* EXTRACT
━━━━━━━━━━━━━━━━━━━━━━━━━━━━━━

I know Mum always felt sorry for certain
aspects, but I don’t think you can reach the
end of your life and not feel regretful about
choices you have made.”
Before she died, Driver’s mother read
the parts of the book dealing with childhood.
She loved them. She also read Yo u’ r e I t, the
chapter Driver dedicates to examining her
fame, her move to America and the fallout
from the break-up.
She says she chose to write about Damon
(as opposed to, say, Josh Brolin, to whom she
was briefly engaged) because it was a self-
contained story about the industry too. “It
was a game. We were kids, these little kids
playing with this huge beast [fame]... None of
us understood what it meant... It’s a f***ing
good story,” she says. “You accidently move to
New York [to see agents there] and your mum
knows you are not coming back and it ends
with you being nominated for an Academy
award like a few years later... That’s a f***ing
good story. That’s why it’s included. It wasn’t,
‘Oh, I have to re-examine my love [for Matt].’
F*** that! We had a great time. I loved, loved
Matt. We had a great time, it was really messy
and really public and really dramatic and that
is a really good f***ing story.
“It’s weird how money and fame somehow
seem like you still come out better in the deal.
It was a very young, inexperienced person
making that deal and not really realising what
it meant. I’m not sure, would I go back and...
It was so much fun too, being at the Oscars
[as a nominee]. Seeing your ex-boyfriend with
his new girlfriend was hideous but hilarious,
because I was there with my mum and dad
and Kate. It’s what Mummy said at the end of
her life and I have realised as I have got older.
It can be both, it is both, it’s a lot of things and
it just depends on what you put your focus on.
‘‘If you look at anybody’s life, you never
know what is going on. Nobody has it
good the whole time. Shit doesn’t work out,
repeatedly, in all our lives. Painful things
happen. People die, people leave you, people
cheat. They are part of the vicissitudes of life.
“You careen along and if you are lucky you
crash and burn and then you come up. I’m not
a drug addict. I don’t have an eating disorder.
I haven’t been married 100 times. I’m not
penniless. I survived this whole...” She laughs.
After we meet, it is announced that one of
those high-profile exes, Taylor Hawkins, the
Foo Fighters drummer, has been found dead
in a hotel room in Colombia with many drugs
in his system. Her words about survival feel
even more relevant. “We laughed, a lot. And
everybody loved you. That’s it. Sending love to
your family,” she posted on Instagram with a
sweet picture.
The Damon affair led to a series of
poor decisions. Driver ditched the brilliant-

sounding (and revered) British agent who had
taken her on after she left drama school. “It is
one of my biggest regrets,” she tells me, “and
she has never forgiven me.” And she ditched
her American agent too, part of a pattern of
what she calls in the book “shedding parts of
myself”. The British media did not like it one
bit. “Too American, too ambitious.”

━━━━━━━━━━━━━━━━━━━━━━━━━━━━━━

* GIVEN RECORDS
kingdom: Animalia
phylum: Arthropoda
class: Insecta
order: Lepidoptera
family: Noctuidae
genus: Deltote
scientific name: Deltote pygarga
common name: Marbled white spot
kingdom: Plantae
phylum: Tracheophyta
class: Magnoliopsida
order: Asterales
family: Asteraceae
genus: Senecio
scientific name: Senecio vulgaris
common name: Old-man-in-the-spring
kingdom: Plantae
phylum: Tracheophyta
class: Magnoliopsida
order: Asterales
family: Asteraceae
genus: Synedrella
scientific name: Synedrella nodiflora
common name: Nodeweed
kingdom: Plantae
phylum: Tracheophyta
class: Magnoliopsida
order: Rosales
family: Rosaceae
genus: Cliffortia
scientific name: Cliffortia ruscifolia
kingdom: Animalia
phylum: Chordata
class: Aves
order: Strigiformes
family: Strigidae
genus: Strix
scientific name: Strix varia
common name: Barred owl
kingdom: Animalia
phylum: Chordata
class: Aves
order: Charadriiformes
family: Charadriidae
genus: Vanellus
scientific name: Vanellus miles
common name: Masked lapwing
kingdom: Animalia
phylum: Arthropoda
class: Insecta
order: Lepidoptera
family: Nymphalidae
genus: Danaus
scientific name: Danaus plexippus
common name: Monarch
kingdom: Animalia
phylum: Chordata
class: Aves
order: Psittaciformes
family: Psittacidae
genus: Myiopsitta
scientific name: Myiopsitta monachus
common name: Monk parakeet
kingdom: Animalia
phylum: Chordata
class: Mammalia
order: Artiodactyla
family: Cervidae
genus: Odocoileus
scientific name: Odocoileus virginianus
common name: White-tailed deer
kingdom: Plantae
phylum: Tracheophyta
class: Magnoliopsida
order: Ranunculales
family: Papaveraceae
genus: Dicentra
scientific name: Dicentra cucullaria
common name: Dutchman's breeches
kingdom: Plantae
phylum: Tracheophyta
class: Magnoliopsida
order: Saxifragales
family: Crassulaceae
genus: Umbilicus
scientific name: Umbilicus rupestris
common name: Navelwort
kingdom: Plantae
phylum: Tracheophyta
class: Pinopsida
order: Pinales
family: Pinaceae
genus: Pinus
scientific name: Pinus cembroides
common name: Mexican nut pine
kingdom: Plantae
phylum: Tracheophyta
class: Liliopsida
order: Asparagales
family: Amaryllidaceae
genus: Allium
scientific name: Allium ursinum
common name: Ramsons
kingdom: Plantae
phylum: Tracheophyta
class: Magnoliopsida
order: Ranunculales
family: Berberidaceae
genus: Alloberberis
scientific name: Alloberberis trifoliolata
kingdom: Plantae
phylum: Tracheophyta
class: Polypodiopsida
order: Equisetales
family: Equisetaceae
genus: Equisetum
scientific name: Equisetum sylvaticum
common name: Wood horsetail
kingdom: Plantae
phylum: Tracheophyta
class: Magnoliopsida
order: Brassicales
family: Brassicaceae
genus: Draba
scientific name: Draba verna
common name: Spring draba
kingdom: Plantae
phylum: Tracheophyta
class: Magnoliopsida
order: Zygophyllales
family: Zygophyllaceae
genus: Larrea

━━━━━━━━━━━━━━━━━━━━━━━━━━━━━━

* TASK LIST
• A. In one to three sentences, explain why, according to the interview, Driver chose to write about Damon instead of someone like Josh Brolin.
• B. Write out the stretch of the interview from "It was a very" through "your focus on.", keeping every word the same.
The records were gathered from a separate source and have no tie to the interview.

* THE SOLUTIONS
• A. She picked Damon because their relationship made a self-contained story that was also about the industry: two young people handling fame without understanding it, a move to New York, and an Academy Award nomination a few years later. She says it went in because it was a good story, not because she felt she had to re-examine her love for him.

• B.
It was a very young, inexperienced person
making that deal and not really realising what
it meant. I’m not sure, would I go back and...
It was so much fun too, being at the Oscars
[as a nominee]. Seeing your ex-boyfriend with
his new girlfriend was hideous but hilarious,
because I was there with my mum and dad
and Kate. It’s what Mummy said at the end of
her life and I have realised as I have got older.
It can be both, it is both, it’s a lot of things and
it just depends on what you put your focus on.